Ninety-three-year-old World War II veteran Bob Lockard finally earned his high school diploma some 75 years after he quit Circleville High School in Columbus, Ohio in order to work as a paramedic in the Civilian Conservation Corps, according to The Columbus Dispatch.
He was then drafted into the Army Air Corps in March 1943. In the service, he first was a cook, but following heavy losses in the Battle of the Bulge, he retrained as a rifleman in the infantry and narrowly escaped death in battle numerous times.
Lockard told NBC4i.com that he remembers the exact day he came home from war after fighting in central Europe, Northern France and Normandy.
"If it hadn't been raining and a sloppy mess, I think I would've kissed the ground I was so homesick," he said.
Lockard received the right to a high school diploma due to a 2006 law passed in Ohio that allows districts to award them to veterans of World War II, Korea and Vietnam who left school for service and meet certain criteria, according to the Dispatch.
The school even gave him his own, formal graduation announcements to send out.
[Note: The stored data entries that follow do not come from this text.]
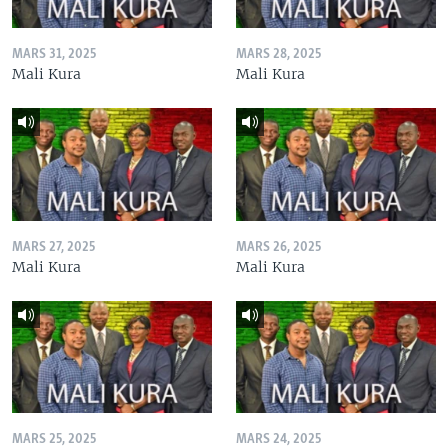
MARS 31, 2025
MARS 28, 2025
Mali Kura
Mali Kura
MARS 27, 2025
MARS 26, 2025
Mali Kura
Mali Kura
MARS 25, 2025
MARS 24, 2025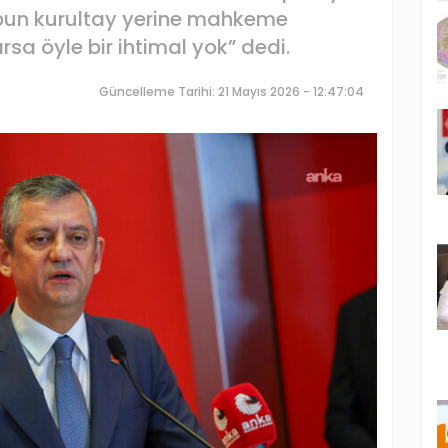
ubun kurultay yerine mahkeme
rsa öyle bir ihtimal yok” dedi.
Güncelleme Tarihi: 21 Mayıs 2026 - 12:47:04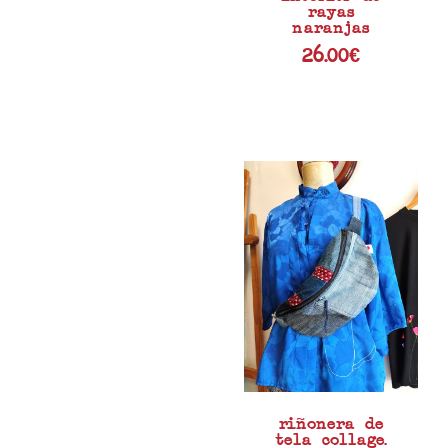
rayas
naranjas
26.00
€
riñonera de
tela collage.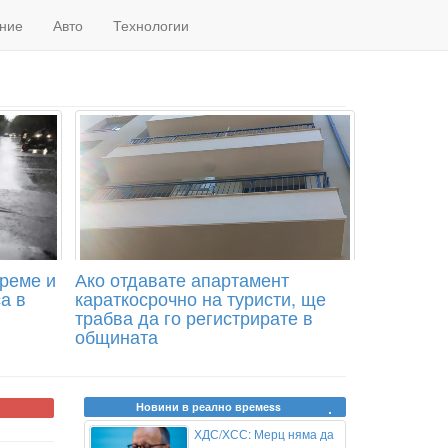
ние
Авто
Технологии
време и
Ако отдавате апартамент
а в
караткосрочно на туристи, ще
трабва да го регистрирате в
общината
Новини в реално времеss
ХДС/ХСС: Мерц няма да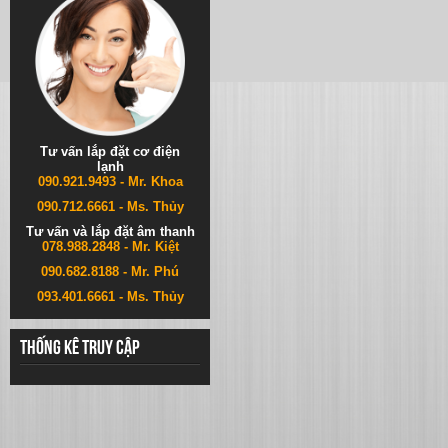
Tư vấn lắp đặt cơ điện
lạnh
090.921.9493 - Mr. Khoa
090.712.6661 - Ms. Thủy
Tư vấn và lắp đặt âm thanh
078.988.2848 - Mr. Kiệt
090.682.8188 - Mr. Phú
093.401.6661 - Ms. Thủy
Thống kê truy cập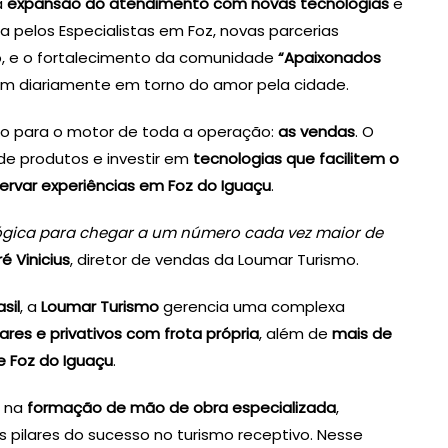
a
expansão do atendimento com novas tecnologias
e
ida pelos Especialistas em Foz, novas parcerias
ão, e o fortalecimento da comunidade
“Apaixonados
am diariamente em torno do amor pela cidade.
do para o motor de toda a operação:
as vendas
. O
 de produtos e investir em
tecnologias que facilitem o
rvar experiências em Foz do Iguaçu
.
ógica para chegar a um número cada vez maior de
é Vinicius
, diretor de vendas da Loumar Turismo.
sil
, a
Loumar Turismo
gerencia uma complexa
ares e privativos com frota própria
, além de
mais de
e Foz do Iguaçu
.
e na
formação de mão de obra especializada
,
pilares do sucesso no turismo receptivo. Nesse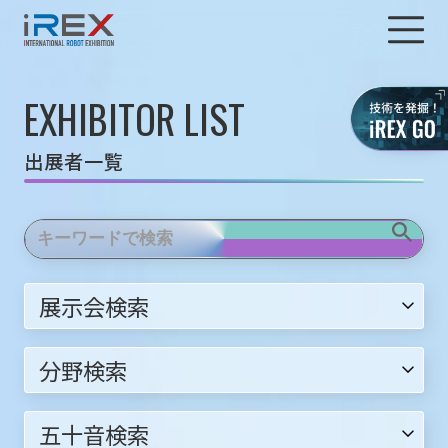
EXHIBITOR LIST
出展者一覧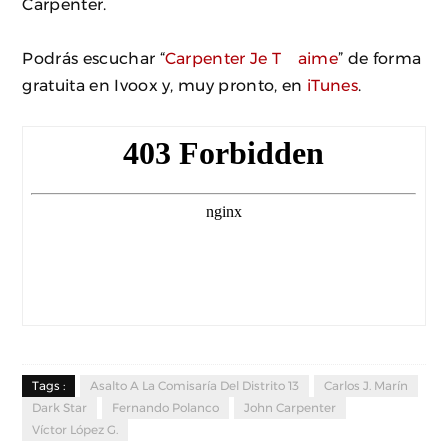
Carpenter.
Podrás escuchar “
Carpenter Je T´aime
” de forma
gratuita en Ivoox y, muy pronto, en
iTunes
.
Tags :
Asalto A La Comisaría Del Distrito 13
Carlos J. Marín
Dark Star
Fernando Polanco
John Carpenter
Víctor López G.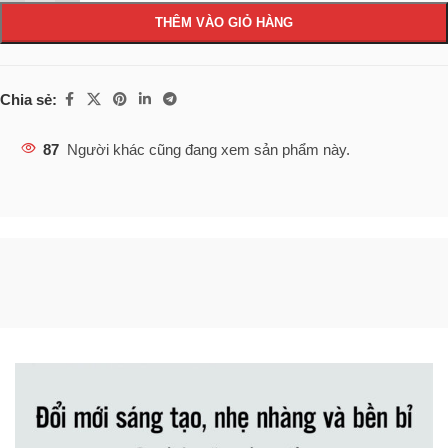
THÊM VÀO GIỎ HÀNG
Chia sẻ:
87
Người khác cũng đang xem sản phẩm này.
Lockard appears to be the first in Circleville, which is near Columbus, to be so honored, and Superintendent Jonathan Davis told the paper that "Bob is very excited about this honor that was 74 years in the making, and so are we."
Dressed in his cap and gown, Lockard walked across the stage to receive his diploma on Sunday, and can now say that along with being a World War II Victory Medal recipient, he is a high school graduate as a member of the class of 2018, NBC4i.com reported.
"It means everything to me," Lockard said as he fought back tears. "Everything. All these years man, I thought about this."